**Data in this exercise**
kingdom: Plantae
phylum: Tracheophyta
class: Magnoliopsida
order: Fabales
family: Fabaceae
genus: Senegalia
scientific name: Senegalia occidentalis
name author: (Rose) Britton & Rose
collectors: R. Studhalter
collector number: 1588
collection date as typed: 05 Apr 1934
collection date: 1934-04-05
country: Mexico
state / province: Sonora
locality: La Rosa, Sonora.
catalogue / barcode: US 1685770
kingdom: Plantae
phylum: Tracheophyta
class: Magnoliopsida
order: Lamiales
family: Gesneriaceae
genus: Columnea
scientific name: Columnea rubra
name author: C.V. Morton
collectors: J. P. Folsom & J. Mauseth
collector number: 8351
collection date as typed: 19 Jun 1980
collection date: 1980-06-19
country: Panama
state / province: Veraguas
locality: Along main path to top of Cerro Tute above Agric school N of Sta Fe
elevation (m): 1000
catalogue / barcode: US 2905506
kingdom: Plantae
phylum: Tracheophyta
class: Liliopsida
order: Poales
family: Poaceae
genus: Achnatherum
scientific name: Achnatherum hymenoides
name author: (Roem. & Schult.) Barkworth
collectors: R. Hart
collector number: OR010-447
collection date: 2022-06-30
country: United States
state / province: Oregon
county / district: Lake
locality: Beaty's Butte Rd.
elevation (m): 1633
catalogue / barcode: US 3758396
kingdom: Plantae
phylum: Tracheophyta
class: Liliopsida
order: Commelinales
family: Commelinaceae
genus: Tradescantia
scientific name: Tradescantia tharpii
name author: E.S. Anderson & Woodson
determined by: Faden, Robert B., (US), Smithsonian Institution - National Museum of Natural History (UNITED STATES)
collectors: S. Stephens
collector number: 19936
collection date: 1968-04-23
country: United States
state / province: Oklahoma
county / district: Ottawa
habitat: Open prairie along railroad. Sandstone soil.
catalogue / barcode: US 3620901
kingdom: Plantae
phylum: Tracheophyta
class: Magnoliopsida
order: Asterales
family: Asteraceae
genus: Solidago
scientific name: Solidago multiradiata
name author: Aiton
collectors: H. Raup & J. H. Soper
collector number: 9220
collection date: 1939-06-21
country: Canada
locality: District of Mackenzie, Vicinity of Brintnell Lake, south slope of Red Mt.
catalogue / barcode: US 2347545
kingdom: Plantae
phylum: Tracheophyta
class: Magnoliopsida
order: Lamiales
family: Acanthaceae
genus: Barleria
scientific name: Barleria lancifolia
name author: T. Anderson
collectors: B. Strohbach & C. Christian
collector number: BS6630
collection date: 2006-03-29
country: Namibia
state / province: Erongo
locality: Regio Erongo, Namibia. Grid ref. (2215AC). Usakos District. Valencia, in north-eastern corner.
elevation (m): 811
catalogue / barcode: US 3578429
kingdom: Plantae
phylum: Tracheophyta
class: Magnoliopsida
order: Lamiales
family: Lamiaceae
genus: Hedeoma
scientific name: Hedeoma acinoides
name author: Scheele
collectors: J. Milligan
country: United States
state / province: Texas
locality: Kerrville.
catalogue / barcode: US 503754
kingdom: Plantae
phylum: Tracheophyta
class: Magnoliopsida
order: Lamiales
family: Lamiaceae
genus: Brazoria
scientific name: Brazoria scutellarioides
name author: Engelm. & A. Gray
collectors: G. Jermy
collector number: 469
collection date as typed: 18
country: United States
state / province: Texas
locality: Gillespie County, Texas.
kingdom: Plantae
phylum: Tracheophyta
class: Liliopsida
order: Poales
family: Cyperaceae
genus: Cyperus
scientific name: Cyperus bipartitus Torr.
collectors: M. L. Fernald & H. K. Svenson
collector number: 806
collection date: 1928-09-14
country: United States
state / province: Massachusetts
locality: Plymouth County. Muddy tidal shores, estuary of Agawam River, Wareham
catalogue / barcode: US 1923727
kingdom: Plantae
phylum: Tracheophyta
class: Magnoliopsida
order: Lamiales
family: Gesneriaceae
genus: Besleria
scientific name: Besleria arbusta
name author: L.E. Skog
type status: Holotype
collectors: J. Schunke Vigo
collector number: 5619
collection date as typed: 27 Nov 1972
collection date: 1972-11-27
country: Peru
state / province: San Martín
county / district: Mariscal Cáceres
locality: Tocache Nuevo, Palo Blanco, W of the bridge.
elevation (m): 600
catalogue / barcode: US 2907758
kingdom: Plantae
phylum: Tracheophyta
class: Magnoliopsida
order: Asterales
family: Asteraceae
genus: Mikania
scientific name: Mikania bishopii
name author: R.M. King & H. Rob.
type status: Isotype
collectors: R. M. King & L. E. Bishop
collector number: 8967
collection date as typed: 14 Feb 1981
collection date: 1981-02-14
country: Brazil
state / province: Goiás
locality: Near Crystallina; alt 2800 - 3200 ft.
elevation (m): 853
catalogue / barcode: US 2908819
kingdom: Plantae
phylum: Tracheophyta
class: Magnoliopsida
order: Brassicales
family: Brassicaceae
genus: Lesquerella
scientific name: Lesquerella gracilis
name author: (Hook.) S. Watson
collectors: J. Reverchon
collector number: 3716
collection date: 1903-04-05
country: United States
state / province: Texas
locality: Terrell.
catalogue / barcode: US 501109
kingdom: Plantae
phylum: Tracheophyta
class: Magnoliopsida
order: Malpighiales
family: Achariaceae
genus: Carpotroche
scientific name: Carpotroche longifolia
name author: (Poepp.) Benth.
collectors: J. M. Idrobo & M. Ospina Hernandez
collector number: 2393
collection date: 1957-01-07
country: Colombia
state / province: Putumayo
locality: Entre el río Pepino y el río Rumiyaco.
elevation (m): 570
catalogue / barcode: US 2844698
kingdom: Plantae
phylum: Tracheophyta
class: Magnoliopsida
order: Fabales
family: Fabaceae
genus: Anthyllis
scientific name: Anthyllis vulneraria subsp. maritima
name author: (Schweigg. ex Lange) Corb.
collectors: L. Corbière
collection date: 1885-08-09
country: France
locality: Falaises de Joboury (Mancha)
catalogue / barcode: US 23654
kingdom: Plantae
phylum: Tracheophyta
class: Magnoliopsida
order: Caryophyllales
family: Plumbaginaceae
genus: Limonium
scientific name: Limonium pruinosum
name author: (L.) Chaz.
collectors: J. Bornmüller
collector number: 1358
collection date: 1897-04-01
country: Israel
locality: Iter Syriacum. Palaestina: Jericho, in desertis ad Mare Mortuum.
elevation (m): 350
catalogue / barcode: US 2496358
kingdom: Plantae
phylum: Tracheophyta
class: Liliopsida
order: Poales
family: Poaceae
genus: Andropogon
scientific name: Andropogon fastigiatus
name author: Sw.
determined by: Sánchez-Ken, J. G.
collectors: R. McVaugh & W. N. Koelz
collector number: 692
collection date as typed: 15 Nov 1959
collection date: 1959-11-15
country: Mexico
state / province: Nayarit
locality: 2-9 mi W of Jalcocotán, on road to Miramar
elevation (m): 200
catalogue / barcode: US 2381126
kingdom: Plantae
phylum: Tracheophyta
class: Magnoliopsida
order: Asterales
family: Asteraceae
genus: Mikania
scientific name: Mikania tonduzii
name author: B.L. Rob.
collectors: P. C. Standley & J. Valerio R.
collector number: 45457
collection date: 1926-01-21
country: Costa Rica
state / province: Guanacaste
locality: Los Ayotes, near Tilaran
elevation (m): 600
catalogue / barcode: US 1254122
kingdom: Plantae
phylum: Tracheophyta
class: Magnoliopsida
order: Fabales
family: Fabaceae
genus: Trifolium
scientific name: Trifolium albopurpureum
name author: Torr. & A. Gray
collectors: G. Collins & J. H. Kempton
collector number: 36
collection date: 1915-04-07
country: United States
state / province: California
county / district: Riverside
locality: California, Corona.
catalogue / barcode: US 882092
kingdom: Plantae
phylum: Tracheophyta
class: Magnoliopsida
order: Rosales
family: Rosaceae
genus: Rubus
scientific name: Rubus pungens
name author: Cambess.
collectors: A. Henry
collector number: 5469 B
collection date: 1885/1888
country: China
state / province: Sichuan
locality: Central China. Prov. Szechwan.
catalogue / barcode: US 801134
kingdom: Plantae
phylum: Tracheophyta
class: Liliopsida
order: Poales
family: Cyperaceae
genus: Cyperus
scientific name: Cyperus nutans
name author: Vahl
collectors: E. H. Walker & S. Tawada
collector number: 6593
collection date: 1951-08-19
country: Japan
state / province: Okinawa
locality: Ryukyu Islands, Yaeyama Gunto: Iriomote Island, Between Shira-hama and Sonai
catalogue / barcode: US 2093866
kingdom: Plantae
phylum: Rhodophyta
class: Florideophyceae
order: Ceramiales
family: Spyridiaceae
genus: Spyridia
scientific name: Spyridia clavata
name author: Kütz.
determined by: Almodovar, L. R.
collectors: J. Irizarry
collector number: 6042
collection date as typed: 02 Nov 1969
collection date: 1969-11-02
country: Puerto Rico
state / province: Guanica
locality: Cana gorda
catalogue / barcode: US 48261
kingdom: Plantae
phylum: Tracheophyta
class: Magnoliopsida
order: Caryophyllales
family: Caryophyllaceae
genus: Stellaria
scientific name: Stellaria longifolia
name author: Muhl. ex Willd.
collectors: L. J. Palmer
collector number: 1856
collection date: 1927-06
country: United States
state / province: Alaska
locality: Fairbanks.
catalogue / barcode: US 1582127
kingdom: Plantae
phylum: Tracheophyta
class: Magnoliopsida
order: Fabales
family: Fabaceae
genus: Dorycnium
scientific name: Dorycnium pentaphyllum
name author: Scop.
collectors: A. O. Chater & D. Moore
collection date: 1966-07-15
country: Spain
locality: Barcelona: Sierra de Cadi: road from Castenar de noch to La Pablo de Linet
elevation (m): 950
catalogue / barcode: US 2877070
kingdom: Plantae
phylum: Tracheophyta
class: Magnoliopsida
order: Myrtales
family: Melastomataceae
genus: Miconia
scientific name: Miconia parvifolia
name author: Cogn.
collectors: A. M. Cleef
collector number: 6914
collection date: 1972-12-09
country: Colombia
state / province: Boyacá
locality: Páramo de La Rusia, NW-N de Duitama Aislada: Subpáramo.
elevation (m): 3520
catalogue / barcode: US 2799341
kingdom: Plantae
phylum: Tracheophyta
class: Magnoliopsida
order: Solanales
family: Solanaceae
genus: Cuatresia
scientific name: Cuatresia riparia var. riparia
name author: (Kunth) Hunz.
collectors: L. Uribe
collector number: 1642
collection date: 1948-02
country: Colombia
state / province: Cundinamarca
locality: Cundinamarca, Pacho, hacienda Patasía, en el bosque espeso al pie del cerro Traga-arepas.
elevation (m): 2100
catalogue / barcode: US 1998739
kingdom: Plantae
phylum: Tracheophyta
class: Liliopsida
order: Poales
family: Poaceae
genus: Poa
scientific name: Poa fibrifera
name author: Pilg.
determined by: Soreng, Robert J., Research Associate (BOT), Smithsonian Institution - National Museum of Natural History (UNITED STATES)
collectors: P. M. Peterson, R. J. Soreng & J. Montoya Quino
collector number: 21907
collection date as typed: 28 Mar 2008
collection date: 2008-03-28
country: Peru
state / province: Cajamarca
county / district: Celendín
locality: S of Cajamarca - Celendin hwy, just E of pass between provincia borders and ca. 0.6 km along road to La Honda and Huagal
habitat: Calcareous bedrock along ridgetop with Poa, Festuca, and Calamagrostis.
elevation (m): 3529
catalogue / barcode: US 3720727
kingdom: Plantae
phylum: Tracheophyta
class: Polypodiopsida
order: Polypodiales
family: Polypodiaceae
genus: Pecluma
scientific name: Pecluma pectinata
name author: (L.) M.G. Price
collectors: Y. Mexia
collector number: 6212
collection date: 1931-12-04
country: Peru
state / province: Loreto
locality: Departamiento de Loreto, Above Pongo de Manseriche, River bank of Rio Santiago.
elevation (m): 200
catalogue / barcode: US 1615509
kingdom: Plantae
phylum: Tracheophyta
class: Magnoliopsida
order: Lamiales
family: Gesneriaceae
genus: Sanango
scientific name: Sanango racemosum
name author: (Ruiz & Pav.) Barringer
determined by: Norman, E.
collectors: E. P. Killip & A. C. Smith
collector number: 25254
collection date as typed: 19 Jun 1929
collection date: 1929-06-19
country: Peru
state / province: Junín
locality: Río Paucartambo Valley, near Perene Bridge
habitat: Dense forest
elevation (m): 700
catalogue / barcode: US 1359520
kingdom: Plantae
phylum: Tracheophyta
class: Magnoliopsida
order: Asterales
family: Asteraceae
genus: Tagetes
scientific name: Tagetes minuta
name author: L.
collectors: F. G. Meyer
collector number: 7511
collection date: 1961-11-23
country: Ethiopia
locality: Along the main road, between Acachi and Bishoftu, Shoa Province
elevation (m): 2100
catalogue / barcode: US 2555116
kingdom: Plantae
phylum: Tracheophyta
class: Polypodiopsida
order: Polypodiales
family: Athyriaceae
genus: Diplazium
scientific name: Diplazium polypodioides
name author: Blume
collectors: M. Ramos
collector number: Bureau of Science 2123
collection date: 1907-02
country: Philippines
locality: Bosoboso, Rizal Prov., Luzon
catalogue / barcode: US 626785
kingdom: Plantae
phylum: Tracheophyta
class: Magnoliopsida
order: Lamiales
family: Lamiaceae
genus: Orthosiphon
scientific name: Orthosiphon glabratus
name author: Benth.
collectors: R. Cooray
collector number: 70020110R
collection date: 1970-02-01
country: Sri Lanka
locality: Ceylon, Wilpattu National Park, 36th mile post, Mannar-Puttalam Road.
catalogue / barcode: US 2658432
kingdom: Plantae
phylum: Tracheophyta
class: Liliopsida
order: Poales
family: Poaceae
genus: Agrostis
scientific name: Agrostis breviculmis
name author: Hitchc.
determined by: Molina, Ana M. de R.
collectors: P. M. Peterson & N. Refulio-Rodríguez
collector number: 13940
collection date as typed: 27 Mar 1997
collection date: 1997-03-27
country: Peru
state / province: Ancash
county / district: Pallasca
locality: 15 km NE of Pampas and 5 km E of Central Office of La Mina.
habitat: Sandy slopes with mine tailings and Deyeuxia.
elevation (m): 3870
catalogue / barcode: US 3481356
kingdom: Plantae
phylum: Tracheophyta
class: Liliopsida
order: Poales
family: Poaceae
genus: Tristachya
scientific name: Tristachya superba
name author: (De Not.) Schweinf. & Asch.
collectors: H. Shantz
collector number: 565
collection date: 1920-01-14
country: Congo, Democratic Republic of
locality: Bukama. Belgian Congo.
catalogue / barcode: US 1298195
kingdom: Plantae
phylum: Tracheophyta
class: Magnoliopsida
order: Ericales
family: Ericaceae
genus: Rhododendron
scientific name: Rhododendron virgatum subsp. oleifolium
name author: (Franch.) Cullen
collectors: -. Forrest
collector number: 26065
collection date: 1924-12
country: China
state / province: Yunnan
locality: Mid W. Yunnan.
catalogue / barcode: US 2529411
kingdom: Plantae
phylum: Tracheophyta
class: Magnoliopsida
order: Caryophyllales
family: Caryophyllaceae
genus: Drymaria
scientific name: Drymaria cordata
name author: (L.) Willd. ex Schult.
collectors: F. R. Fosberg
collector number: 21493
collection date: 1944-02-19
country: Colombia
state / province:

**What the task requires**
Could you lay out the lines of the entries above as a numbered list, from the line with "genus: Hedeoma" up to and including the line with "name author: R.M. King & H. Rob.", leaving out any blank lines?

**Solution below**
1. genus: Hedeoma
2. scientific name: Hedeoma acinoides
3. name author: Scheele
4. collectors: J. Milligan
5. country: United States
6. state / province: Texas
7. locality: Kerrville.
8. catalogue / barcode: US 503754
9. kingdom: Plantae
10. phylum: Tracheophyta
11. class: Magnoliopsida
12. order: Lamiales
13. family: Lamiaceae
14. genus: Brazoria
15. scientific name: Brazoria scutellarioides
16. name author: Engelm. & A. Gray
17. collectors: G. Jermy
18. collector number: 469
19. collection date as typed: 18
20. country: United States
21. state / province: Texas
22. locality: Gillespie County, Texas.
23. kingdom: Plantae
24. phylum: Tracheophyta
25. class: Liliopsida
26. order: Poales
27. family: Cyperaceae
28. genus: Cyperus
29. scientific name: Cyperus bipartitus Torr.
30. collectors: M. L. Fernald & H. K. Svenson
31. collector number: 806
32. collection date: 1928-09-14
33. country: United States
34. state / province: Massachusetts
35. locality: Plymouth County. Muddy tidal shores, estuary of Agawam River, Wareham
36. catalogue / barcode: US 1923727
37. kingdom: Plantae
38. phylum: Tracheophyta
39. class: Magnoliopsida
40. order: Lamiales
41. family: Gesneriaceae
42. genus: Besleria
43. scientific name: Besleria arbusta
44. name author: L.E. Skog
45. type status: Holotype
46. collectors: J. Schunke Vigo
47. collector number: 5619
48. collection date as typed: 27 Nov 1972
49. collection date: 1972-11-27
50. country: Peru
51. state / province: San Martín
52. county / district: Mariscal Cáceres
53. locality: Tocache Nuevo, Palo Blanco, W of the bridge.
54. elevation (m): 600
55. catalogue / barcode: US 2907758
56. kingdom: Plantae
57. phylum: Tracheophyta
58. class: Magnoliopsida
59. order: Asterales
60. family: Asteraceae
61. genus: Mikania
62. scientific name: Mikania bishopii
63. name author: R.M. King & H. Rob.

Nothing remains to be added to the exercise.